> _THE TASK_: Nothing in the entries may be altered; copy them all exactly.

> _SOURCE MATERIAL_:
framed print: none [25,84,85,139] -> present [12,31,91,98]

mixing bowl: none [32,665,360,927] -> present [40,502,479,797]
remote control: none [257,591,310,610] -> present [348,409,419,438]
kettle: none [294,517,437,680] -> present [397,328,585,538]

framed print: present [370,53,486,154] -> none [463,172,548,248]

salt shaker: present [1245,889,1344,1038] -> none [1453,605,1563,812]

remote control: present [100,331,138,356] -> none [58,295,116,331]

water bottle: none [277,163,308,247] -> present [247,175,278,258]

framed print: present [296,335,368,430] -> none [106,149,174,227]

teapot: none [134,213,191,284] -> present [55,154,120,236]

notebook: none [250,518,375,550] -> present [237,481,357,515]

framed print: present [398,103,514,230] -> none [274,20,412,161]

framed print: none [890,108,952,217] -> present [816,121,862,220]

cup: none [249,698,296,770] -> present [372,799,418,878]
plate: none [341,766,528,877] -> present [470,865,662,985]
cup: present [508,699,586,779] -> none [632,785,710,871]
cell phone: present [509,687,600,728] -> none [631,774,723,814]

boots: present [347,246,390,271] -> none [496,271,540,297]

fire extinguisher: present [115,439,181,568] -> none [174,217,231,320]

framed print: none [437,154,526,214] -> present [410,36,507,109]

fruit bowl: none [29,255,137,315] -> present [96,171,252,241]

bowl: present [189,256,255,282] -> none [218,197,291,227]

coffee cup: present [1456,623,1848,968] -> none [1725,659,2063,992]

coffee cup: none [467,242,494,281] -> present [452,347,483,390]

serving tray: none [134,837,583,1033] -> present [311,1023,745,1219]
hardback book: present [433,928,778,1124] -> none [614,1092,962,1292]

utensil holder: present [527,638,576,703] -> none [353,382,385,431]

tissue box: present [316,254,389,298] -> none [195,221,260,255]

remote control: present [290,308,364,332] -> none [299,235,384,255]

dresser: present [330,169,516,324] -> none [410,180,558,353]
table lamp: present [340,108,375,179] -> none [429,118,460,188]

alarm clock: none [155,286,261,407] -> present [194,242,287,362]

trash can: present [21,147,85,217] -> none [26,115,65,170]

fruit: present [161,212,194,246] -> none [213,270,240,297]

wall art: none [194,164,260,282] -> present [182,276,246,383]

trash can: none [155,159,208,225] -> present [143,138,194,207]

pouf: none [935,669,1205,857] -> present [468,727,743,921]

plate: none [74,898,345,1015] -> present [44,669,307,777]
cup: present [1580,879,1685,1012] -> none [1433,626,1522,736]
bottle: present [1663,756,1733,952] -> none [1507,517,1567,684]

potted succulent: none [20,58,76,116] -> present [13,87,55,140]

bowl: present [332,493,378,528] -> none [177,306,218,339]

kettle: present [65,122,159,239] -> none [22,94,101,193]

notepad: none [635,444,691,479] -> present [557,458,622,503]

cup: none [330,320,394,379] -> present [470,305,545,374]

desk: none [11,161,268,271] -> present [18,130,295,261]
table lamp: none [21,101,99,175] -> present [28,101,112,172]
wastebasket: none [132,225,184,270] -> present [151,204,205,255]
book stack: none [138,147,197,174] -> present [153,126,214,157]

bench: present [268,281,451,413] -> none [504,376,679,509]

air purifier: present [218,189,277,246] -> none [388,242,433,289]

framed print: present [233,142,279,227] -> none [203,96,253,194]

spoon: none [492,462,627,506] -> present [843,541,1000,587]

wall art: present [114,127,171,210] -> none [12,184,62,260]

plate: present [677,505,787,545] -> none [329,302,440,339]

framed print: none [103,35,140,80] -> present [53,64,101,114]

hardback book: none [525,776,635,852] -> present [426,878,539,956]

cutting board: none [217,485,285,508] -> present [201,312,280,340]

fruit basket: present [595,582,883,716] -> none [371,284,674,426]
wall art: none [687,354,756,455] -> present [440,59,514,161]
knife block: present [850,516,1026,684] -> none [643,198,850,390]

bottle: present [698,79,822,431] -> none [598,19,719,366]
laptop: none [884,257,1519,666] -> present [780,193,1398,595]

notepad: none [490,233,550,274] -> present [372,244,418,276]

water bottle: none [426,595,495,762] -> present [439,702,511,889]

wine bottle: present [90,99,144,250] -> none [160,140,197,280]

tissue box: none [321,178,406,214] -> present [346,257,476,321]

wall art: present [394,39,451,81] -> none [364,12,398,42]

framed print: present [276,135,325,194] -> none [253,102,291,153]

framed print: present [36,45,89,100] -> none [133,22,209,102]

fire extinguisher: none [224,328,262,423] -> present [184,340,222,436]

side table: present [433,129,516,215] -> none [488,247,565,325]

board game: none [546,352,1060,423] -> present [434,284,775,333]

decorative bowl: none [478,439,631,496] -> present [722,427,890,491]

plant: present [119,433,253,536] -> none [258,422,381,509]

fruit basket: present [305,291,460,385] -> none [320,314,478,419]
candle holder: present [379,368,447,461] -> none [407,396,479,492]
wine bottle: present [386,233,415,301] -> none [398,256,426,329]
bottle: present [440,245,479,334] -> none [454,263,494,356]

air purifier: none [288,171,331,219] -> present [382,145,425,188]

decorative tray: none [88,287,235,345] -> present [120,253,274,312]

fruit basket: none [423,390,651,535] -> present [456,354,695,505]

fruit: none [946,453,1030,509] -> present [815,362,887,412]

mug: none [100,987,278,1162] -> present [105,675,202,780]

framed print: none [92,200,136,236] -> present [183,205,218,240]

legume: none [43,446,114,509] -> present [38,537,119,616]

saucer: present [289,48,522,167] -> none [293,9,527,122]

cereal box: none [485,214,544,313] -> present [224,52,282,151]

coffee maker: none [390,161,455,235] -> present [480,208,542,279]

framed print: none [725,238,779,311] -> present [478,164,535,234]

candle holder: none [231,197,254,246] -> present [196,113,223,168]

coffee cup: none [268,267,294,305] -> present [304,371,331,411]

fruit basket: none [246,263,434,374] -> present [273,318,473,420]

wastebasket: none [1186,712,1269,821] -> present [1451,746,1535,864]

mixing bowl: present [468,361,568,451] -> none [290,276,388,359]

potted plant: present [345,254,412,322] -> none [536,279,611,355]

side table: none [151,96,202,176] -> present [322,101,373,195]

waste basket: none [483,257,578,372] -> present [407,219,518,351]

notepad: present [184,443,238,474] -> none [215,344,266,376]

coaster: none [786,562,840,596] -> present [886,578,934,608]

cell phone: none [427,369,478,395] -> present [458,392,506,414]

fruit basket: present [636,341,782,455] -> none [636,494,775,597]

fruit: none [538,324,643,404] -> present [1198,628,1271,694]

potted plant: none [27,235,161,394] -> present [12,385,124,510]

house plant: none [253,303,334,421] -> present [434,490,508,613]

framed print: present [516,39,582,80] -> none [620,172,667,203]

> _SOLUTION FOR THIS EXERCISE_:
framed print: none [25,84,85,139] -> present [12,31,91,98]

mixing bowl: none [32,665,360,927] -> present [40,502,479,797]
remote control: none [257,591,310,610] -> present [348,409,419,438]
kettle: none [294,517,437,680] -> present [397,328,585,538]

framed print: present [370,53,486,154] -> none [463,172,548,248]

salt shaker: present [1245,889,1344,1038] -> none [1453,605,1563,812]

remote control: present [100,331,138,356] -> none [58,295,116,331]

water bottle: none [277,163,308,247] -> present [247,175,278,258]

framed print: present [296,335,368,430] -> none [106,149,174,227]

teapot: none [134,213,191,284] -> present [55,154,120,236]

notebook: none [250,518,375,550] -> present [237,481,357,515]

framed print: present [398,103,514,230] -> none [274,20,412,161]

framed print: none [890,108,952,217] -> present [816,121,862,220]

cup: none [249,698,296,770] -> present [372,799,418,878]
plate: none [341,766,528,877] -> present [470,865,662,985]
cup: present [508,699,586,779] -> none [632,785,710,871]
cell phone: present [509,687,600,728] -> none [631,774,723,814]

boots: present [347,246,390,271] -> none [496,271,540,297]

fire extinguisher: present [115,439,181,568] -> none [174,217,231,320]

framed print: none [437,154,526,214] -> present [410,36,507,109]

fruit bowl: none [29,255,137,315] -> present [96,171,252,241]

bowl: present [189,256,255,282] -> none [218,197,291,227]

coffee cup: present [1456,623,1848,968] -> none [1725,659,2063,992]

coffee cup: none [467,242,494,281] -> present [452,347,483,390]

serving tray: none [134,837,583,1033] -> present [311,1023,745,1219]
hardback book: present [433,928,778,1124] -> none [614,1092,962,1292]

utensil holder: present [527,638,576,703] -> none [353,382,385,431]

tissue box: present [316,254,389,298] -> none [195,221,260,255]

remote control: present [290,308,364,332] -> none [299,235,384,255]

dresser: present [330,169,516,324] -> none [410,180,558,353]
table lamp: present [340,108,375,179] -> none [429,118,460,188]

alarm clock: none [155,286,261,407] -> present [194,242,287,362]

trash can: present [21,147,85,217] -> none [26,115,65,170]

fruit: present [161,212,194,246] -> none [213,270,240,297]

wall art: none [194,164,260,282] -> present [182,276,246,383]

trash can: none [155,159,208,225] -> present [143,138,194,207]

pouf: none [935,669,1205,857] -> present [468,727,743,921]

plate: none [74,898,345,1015] -> present [44,669,307,777]
cup: present [1580,879,1685,1012] -> none [1433,626,1522,736]
bottle: present [1663,756,1733,952] -> none [1507,517,1567,684]

potted succulent: none [20,58,76,116] -> present [13,87,55,140]

bowl: present [332,493,378,528] -> none [177,306,218,339]

kettle: present [65,122,159,239] -> none [22,94,101,193]

notepad: none [635,444,691,479] -> present [557,458,622,503]

cup: none [330,320,394,379] -> present [470,305,545,374]

desk: none [11,161,268,271] -> present [18,130,295,261]
table lamp: none [21,101,99,175] -> present [28,101,112,172]
wastebasket: none [132,225,184,270] -> present [151,204,205,255]
book stack: none [138,147,197,174] -> present [153,126,214,157]

bench: present [268,281,451,413] -> none [504,376,679,509]

air purifier: present [218,189,277,246] -> none [388,242,433,289]

framed print: present [233,142,279,227] -> none [203,96,253,194]

spoon: none [492,462,627,506] -> present [843,541,1000,587]

wall art: present [114,127,171,210] -> none [12,184,62,260]

plate: present [677,505,787,545] -> none [329,302,440,339]

framed print: none [103,35,140,80] -> present [53,64,101,114]

hardback book: none [525,776,635,852] -> present [426,878,539,956]

cutting board: none [217,485,285,508] -> present [201,312,280,340]

fruit basket: present [595,582,883,716] -> none [371,284,674,426]
wall art: none [687,354,756,455] -> present [440,59,514,161]
knife block: present [850,516,1026,684] -> none [643,198,850,390]

bottle: present [698,79,822,431] -> none [598,19,719,366]
laptop: none [884,257,1519,666] -> present [780,193,1398,595]

notepad: none [490,233,550,274] -> present [372,244,418,276]

water bottle: none [426,595,495,762] -> present [439,702,511,889]

wine bottle: present [90,99,144,250] -> none [160,140,197,280]

tissue box: none [321,178,406,214] -> present [346,257,476,321]

wall art: present [394,39,451,81] -> none [364,12,398,42]

framed print: present [276,135,325,194] -> none [253,102,291,153]

framed print: present [36,45,89,100] -> none [133,22,209,102]

fire extinguisher: none [224,328,262,423] -> present [184,340,222,436]

side table: present [433,129,516,215] -> none [488,247,565,325]

board game: none [546,352,1060,423] -> present [434,284,775,333]

decorative bowl: none [478,439,631,496] -> present [722,427,890,491]

plant: present [119,433,253,536] -> none [258,422,381,509]

fruit basket: present [305,291,460,385] -> none [320,314,478,419]
candle holder: present [379,368,447,461] -> none [407,396,479,492]
wine bottle: present [386,233,415,301] -> none [398,256,426,329]
bottle: present [440,245,479,334] -> none [454,263,494,356]

air purifier: none [288,171,331,219] -> present [382,145,425,188]

decorative tray: none [88,287,235,345] -> present [120,253,274,312]

fruit basket: none [423,390,651,535] -> present [456,354,695,505]

fruit: none [946,453,1030,509] -> present [815,362,887,412]

mug: none [100,987,278,1162] -> present [105,675,202,780]

framed print: none [92,200,136,236] -> present [183,205,218,240]

legume: none [43,446,114,509] -> present [38,537,119,616]

saucer: present [289,48,522,167] -> none [293,9,527,122]

cereal box: none [485,214,544,313] -> present [224,52,282,151]

coffee maker: none [390,161,455,235] -> present [480,208,542,279]

framed print: none [725,238,779,311] -> present [478,164,535,234]

candle holder: none [231,197,254,246] -> present [196,113,223,168]

coffee cup: none [268,267,294,305] -> present [304,371,331,411]

fruit basket: none [246,263,434,374] -> present [273,318,473,420]

wastebasket: none [1186,712,1269,821] -> present [1451,746,1535,864]

mixing bowl: present [468,361,568,451] -> none [290,276,388,359]

potted plant: present [345,254,412,322] -> none [536,279,611,355]

side table: none [151,96,202,176] -> present [322,101,373,195]

waste basket: none [483,257,578,372] -> present [407,219,518,351]

notepad: present [184,443,238,474] -> none [215,344,266,376]

coaster: none [786,562,840,596] -> present [886,578,934,608]

cell phone: none [427,369,478,395] -> present [458,392,506,414]

fruit basket: present [636,341,782,455] -> none [636,494,775,597]

fruit: none [538,324,643,404] -> present [1198,628,1271,694]

potted plant: none [27,235,161,394] -> present [12,385,124,510]

house plant: none [253,303,334,421] -> present [434,490,508,613]

framed print: present [516,39,582,80] -> none [620,172,667,203]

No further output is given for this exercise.